_SUMBER_.
▼▼▼
Jawab Keluhan Warga, Uji SIM Polresta Sidoarjo Gunakan Sensor Ultrasonic

Warga yang ikut ujian praktek mengurus SIM berhati – hati agar ban mobil tidak melewati garis batas. [achmad suprayogi/bhirawa]

Sidoarjo, Bhirawa
Menjawab keluhan masyarakat yang mengajukan permohonan SIM (Surat Izin Mengemudi), bahwa petugas penguji praktek tidak jujur. Maka untuk menjawab keluhan ini Satuan Lantas Polresta Sidoarjo sudah mulai menggunakan sistem sensor ultrasonic. Baik untuk pemohon SIM C maupun warga yang memohon SIM A.
“Sensor ini salah satunya untuk menjawab keluhan masyarakat, yang katanya Pak Polisi itu kalau menguji praktek mempersulit pemohon. Sebenarnya lulus, ternyata polisinya menyatakan tidak lulus,” ungkap Kasat Lantas Polresta Sidoarjo Kompol Fahrian Saleh Siregar saat meninjau lokasi ujian prakter SIM, Rabu (13/3) kemarin.
Kompol Fahrian menegaskan, dengan program ini nanti bisa ditunjukkan ulangan secara langsung hasil praktek para pemohon. Pemohon bisa melihat dengan jelas, hasil uji prakteknya sudah benar atau masih salah bisa kelihatan dalam rekaman ultrasonic melalui sebuah televise. ”Jadi yang benar dan yang tidak benar siapa nanti akan kelihatan,” tegas Fahrian.
▲▲▲
_INFORMASI TERSEDIA_.
▼▼▼
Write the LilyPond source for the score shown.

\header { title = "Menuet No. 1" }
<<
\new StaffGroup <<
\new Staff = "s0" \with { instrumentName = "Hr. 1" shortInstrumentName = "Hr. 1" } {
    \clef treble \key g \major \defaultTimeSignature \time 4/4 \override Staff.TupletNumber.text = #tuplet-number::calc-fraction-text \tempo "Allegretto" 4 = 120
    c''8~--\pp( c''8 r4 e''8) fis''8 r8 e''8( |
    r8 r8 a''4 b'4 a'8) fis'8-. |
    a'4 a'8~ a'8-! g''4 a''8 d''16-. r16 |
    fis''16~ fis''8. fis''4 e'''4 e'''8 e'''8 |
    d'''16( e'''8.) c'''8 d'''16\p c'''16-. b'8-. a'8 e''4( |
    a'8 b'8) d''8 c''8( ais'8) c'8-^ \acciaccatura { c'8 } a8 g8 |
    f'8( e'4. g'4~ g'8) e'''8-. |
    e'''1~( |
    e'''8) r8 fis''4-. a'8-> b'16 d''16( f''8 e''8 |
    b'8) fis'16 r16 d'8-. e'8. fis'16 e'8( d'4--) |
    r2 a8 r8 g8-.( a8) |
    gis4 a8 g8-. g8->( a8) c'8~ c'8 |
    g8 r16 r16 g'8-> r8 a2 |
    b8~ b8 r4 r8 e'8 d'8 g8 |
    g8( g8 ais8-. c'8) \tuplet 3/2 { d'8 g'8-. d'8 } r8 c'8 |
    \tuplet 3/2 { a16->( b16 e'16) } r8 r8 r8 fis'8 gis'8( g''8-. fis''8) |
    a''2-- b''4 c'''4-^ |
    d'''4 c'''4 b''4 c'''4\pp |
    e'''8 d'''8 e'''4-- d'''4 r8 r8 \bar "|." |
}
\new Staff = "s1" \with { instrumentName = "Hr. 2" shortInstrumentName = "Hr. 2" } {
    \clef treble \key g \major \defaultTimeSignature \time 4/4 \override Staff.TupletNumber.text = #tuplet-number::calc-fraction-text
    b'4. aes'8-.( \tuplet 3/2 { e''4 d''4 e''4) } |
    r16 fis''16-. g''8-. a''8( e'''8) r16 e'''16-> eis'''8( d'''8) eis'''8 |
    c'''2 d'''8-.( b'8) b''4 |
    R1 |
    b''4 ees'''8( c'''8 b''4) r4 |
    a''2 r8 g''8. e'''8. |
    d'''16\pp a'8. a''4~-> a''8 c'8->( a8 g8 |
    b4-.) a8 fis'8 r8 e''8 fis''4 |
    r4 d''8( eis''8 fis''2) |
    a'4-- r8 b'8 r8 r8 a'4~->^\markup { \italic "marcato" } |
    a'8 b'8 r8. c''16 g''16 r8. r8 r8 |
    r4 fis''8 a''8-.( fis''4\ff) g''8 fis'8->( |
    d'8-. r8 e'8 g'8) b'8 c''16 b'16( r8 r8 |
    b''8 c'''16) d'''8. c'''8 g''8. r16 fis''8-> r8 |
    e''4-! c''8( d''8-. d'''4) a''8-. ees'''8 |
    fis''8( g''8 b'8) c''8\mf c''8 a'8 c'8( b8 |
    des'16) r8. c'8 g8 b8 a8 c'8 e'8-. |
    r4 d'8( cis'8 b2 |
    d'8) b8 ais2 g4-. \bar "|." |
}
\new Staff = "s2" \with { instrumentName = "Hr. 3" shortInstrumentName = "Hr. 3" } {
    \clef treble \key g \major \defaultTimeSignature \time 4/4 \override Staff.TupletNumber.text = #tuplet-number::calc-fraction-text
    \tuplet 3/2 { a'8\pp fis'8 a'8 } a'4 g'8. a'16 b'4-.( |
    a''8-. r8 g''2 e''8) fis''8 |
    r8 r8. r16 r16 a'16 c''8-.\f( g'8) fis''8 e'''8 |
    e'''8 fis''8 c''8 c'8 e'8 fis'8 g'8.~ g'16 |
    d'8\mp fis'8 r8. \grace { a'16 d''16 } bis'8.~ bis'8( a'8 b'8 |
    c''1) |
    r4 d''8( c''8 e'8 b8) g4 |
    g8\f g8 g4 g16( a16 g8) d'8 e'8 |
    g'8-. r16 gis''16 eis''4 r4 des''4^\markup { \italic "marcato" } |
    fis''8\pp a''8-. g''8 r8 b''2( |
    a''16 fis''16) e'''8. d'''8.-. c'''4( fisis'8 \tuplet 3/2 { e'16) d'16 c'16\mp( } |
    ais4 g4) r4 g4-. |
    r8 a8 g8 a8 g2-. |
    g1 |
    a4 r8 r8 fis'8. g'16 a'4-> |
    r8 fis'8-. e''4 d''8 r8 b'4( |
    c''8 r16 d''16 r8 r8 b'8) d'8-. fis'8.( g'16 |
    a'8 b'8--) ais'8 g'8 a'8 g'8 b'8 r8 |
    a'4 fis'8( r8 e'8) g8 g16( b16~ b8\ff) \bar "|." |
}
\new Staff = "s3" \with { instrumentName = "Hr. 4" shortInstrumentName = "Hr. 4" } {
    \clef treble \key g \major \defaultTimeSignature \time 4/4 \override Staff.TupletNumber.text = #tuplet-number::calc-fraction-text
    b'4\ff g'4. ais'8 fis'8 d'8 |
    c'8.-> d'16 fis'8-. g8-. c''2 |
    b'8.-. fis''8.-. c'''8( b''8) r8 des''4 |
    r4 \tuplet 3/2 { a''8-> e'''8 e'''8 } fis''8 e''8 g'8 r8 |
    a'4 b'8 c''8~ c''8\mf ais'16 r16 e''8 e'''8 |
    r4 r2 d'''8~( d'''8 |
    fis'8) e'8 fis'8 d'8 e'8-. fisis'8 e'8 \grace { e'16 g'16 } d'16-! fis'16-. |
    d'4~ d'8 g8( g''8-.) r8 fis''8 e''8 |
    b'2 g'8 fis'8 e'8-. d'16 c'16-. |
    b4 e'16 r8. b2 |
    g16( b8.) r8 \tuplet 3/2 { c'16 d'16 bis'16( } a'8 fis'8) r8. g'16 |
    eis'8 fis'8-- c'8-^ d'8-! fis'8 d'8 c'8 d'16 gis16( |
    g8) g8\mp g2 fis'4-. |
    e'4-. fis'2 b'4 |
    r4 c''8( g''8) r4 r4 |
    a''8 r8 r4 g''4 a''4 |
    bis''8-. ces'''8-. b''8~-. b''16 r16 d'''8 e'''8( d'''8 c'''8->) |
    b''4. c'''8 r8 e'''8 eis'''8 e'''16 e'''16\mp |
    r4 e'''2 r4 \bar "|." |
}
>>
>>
▲▲▲
_ARAHAN_.
• 1. Menurut berita tentang uji SIM di Polresta Sidoarjo, sistem apa yang mulai dipakai Satuan Lantas dalam ujian praktek?
• 2. Terjemahkan ke dalam bahasa Inggris kalimat dari berita uji SIM ini: "Kompol Fahrian menegaskan, dengan program ini nanti bisa ditunjukkan ulangan secara langsung hasil praktek para pemohon."
• 3. Lanjutkan berita tentang uji SIM dengan sensor ultrasonic di Polresta Sidoarjo.

_HASIL LATIHAN_.
• 1. Sistem sensor ultrasonic.

• 2. Police Commissioner Fahrian emphasized that with this program, a direct replay of the applicants' practical test results can be shown.

• 3.
Inovasi SSDT (Sidoarjo Smart Driving Test) atau sensor ultrasonik dilengkapi dengan lampu rotator. Sensor akan bekerja disaat pengendara akan melakukan praktek SIM. Jika pengendara melewati batas sensor yang ditentukan, maka secara otomatis akan memantulkan bunyi atau suara. Semaksimal mungkin mereka yang praktek tidak melewati garis putih, karena secara langsung sensor ini akan berbunyi.
Sedikitnya ada sebanyak 29 sensor ultrasonik yang terpasang di beberapa titik lokasi praktek SIM. Adanya sensor ultrasonik sekaligus menjawab banyaknya keluhan warga masyarakat terkait kepengurusan SIM, khususnya uji praktek pembuatan SIM. ”Jika selama ini warga beranggapan dipersulit dan sebagainya. Maka alat ini cukup membantu memudahkan mereka. Jadi, mereka bisa tahu kesalahannya sendiri saat mengendarai motor,” ucapnya.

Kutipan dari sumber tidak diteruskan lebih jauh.